DNA-analytische Methoden

3.2.2.1 Polymerase-Ketten-Reaktion (PCR)

Die PCR ermöglichte die in vitro Amplifikation definierter DNA-Fragmente und wurde in dieser Arbeit zur Einführung von Schnittstellen in DNA-Fragmente und zur Vervielfältigung von zu klonierenden DNA-DNA-Fragmenten eingesetzt. Die eingeführten Schnittstellen erlaubten nach einer Restriktion die gerichtete Klonierung der PCR-Produkte in ein Plasmid. Um eine spezifische Sequenz für einen weiteren Klonierungsschritt mit bestimmten Restriktionsschnittstellen zu amplifizieren, wurde ein Standard PCR-Protokoll durchgeführt In Abhängigkeit von den verwendeten Primern variierte die Annealingtemperatur zwischen 52 °C und maximal 60 °C.
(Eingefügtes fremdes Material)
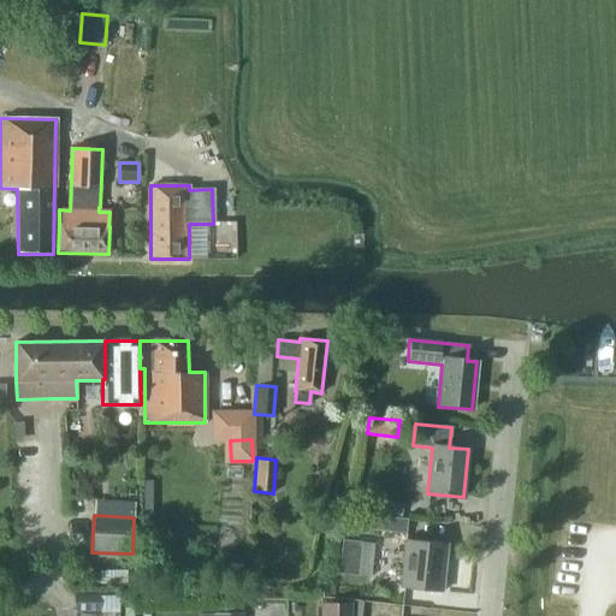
[(406,534),(407,520),(375,516),(374,531),(406,534)]
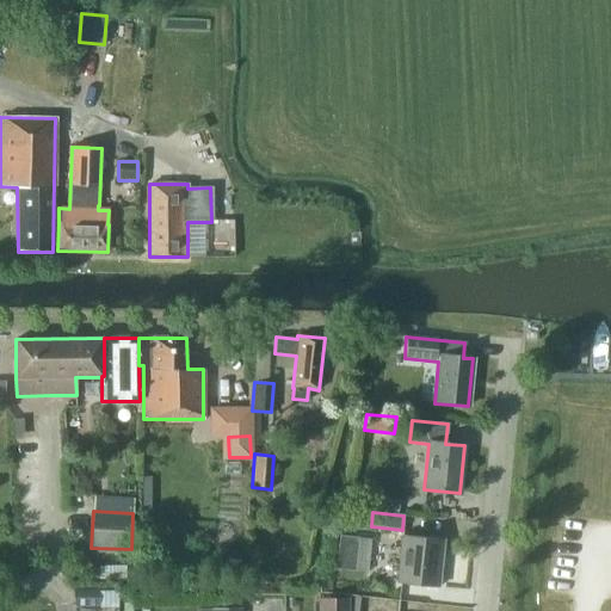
[(371,538),(340,535),(335,568),(368,572),(371,538)]
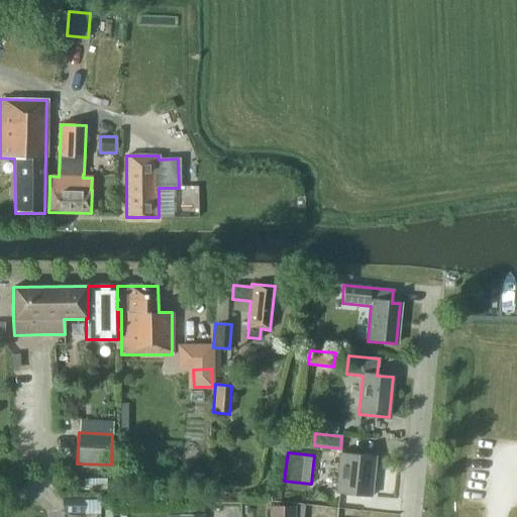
[(371,498),(375,456),(339,453),(335,494),(371,498)]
Die Kettenreaktion lässt sich in drei Schritte unterteilen: Im ersten Schritt wird die zu amplifizierende dsDNA thermisch (94 bis 100 °C) denaturiert, so dass zwei Einzelstränge vorliegen. Im nächsten Schritt erfolgt bei einer geringeren Temperatur (45 bis 72 °C) die Hybridisierung („annealing“) der Primer an die ssDNA. Die Primer werden im dritten Schritt, der bei einer Temperatur von 72 °C abläuft, durch eine thermostabile DNA-Polymerase (Taq-Polymerase) verlängert. Diese drei Schritte werden zyklisch wiederholt, und durch eine 25- bis 35-fache Wiederholung dieses Zyklus lässt sich eine Amplifikation der DNA um den Faktor 10⁹ erreichen.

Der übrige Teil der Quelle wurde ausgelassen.